### Data excerpts

↓

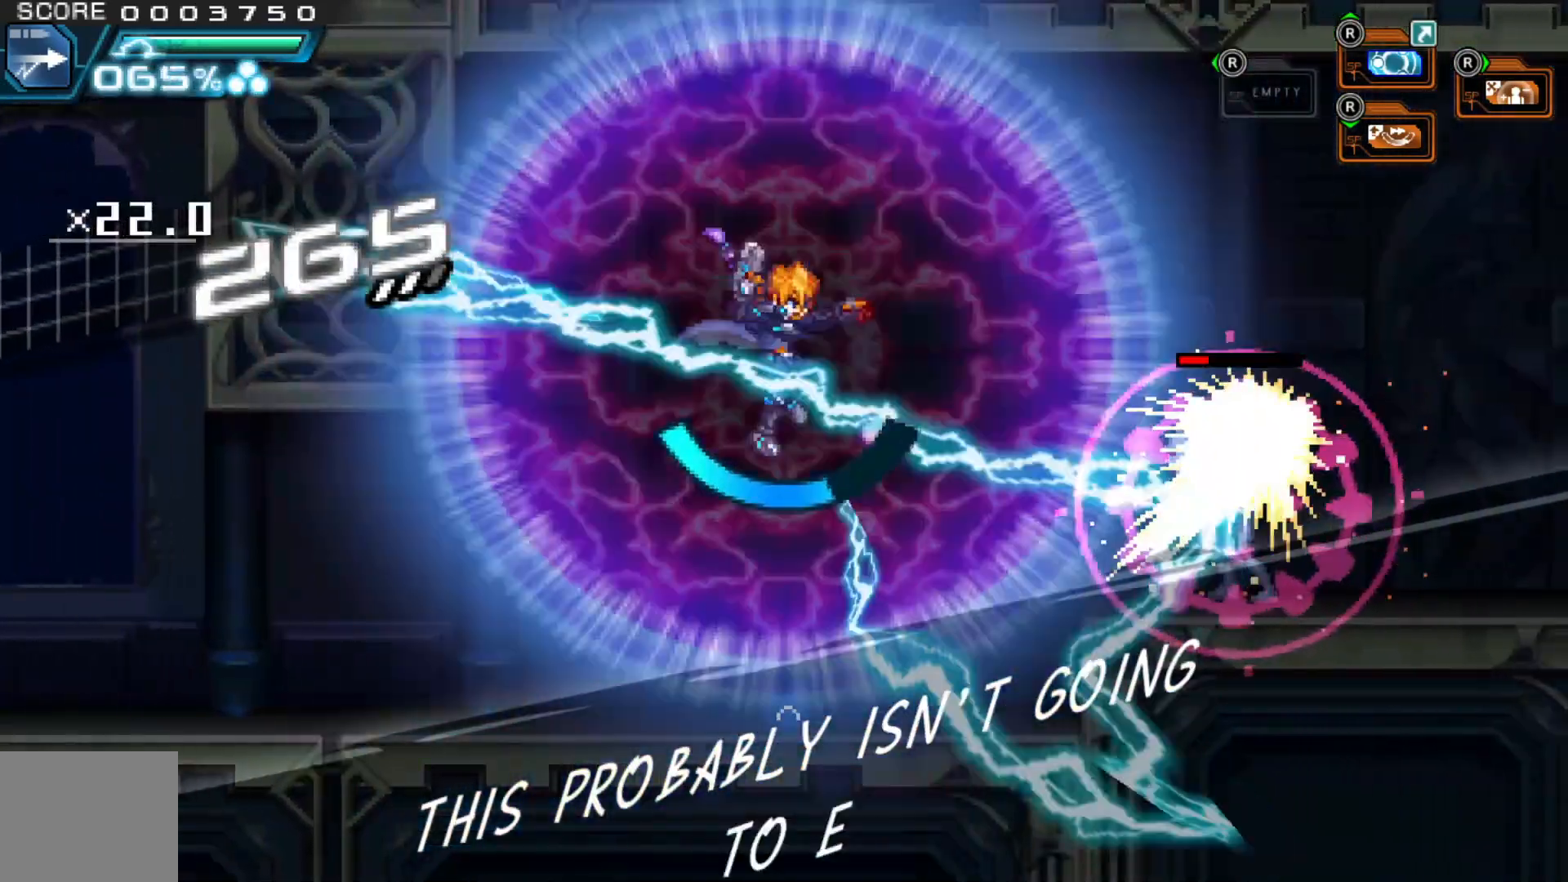
{"buttons": [], "left_stick": "center", "right_stick": "center", "events": []}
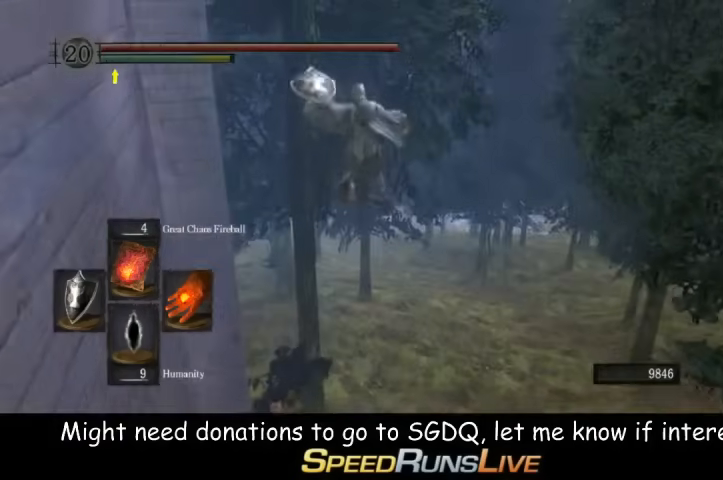
Gameplay with a controller (Xbox layout); each line is a JSON object with the inputs held at the frame after it. "button_events" lists button changes between this image and that frame as [ms after this image, input, new state], when the widget could be followed in between (sticks are given only as held states). Not read: L3 R3.
{"buttons": [], "left_stick": "up", "right_stick": "right", "button_events": []}
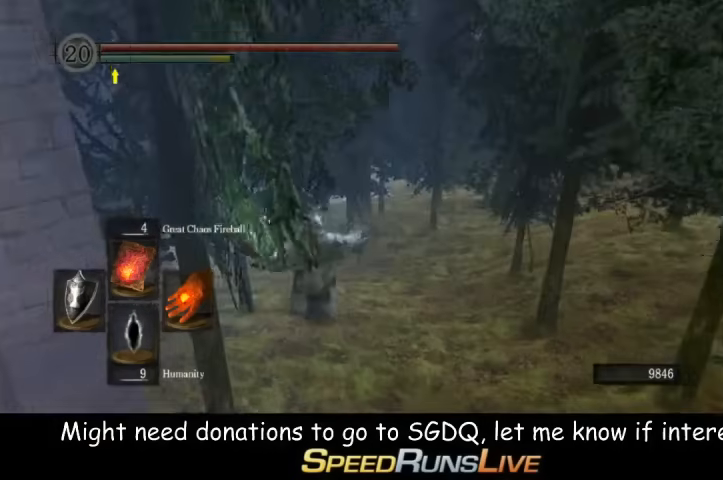
{"buttons": ["B"], "left_stick": "up", "right_stick": "center", "button_events": [[267, "B", "down"], [333, "B", "up"], [400, "B", "down"]]}
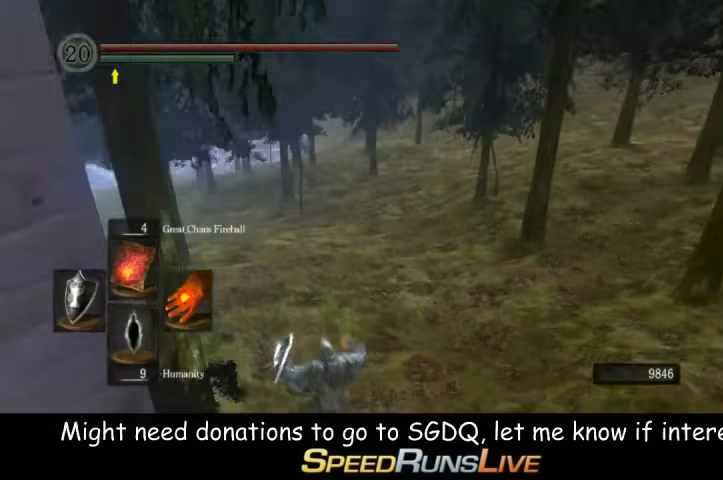
{"buttons": [], "left_stick": "up", "right_stick": "center", "button_events": [[133, "B", "up"], [200, "B", "down"], [267, "B", "up"]]}
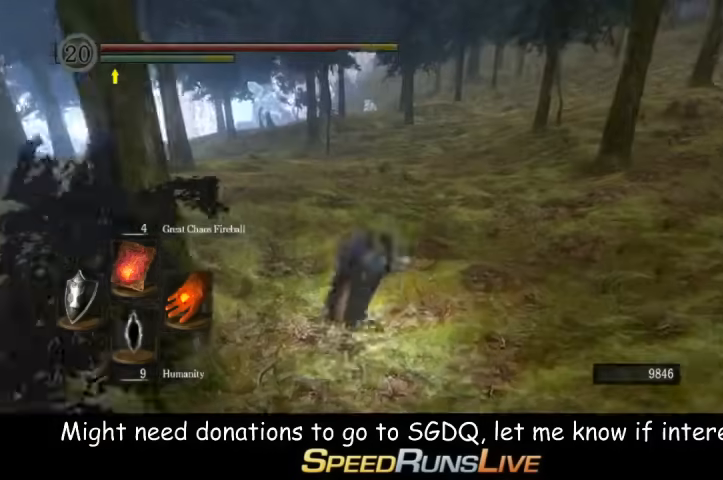
{"buttons": ["B"], "left_stick": "up", "right_stick": "center", "button_events": [[333, "B", "down"]]}
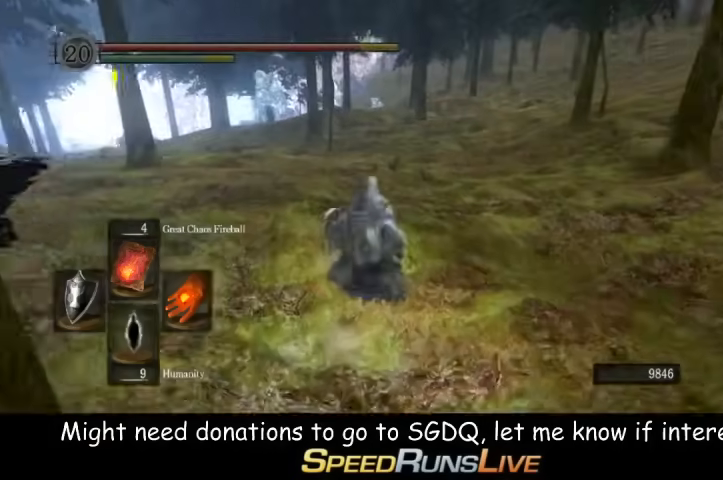
{"buttons": ["B"], "left_stick": "up", "right_stick": "center", "button_events": []}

↑

Please copy every record above exactly, but leave the pictures out.

{"buttons": [], "left_stick": "center", "right_stick": "center", "events": []}
Gameplay with a controller (Xbox layout); each line is a JSON object with the inputs held at the frame after it. "button_events" lists button changes between this image and that frame as [ms after this image, input, new state], when the widget could be followed in between (sticks are given only as held states). Not read: L3 R3.
{"buttons": [], "left_stick": "up", "right_stick": "right", "button_events": []}
{"buttons": ["B"], "left_stick": "up", "right_stick": "center", "button_events": [[267, "B", "down"], [333, "B", "up"], [400, "B", "down"]]}
{"buttons": [], "left_stick": "up", "right_stick": "center", "button_events": [[133, "B", "up"], [200, "B", "down"], [267, "B", "up"]]}
{"buttons": ["B"], "left_stick": "up", "right_stick": "center", "button_events": [[333, "B", "down"]]}
{"buttons": ["B"], "left_stick": "up", "right_stick": "center", "button_events": []}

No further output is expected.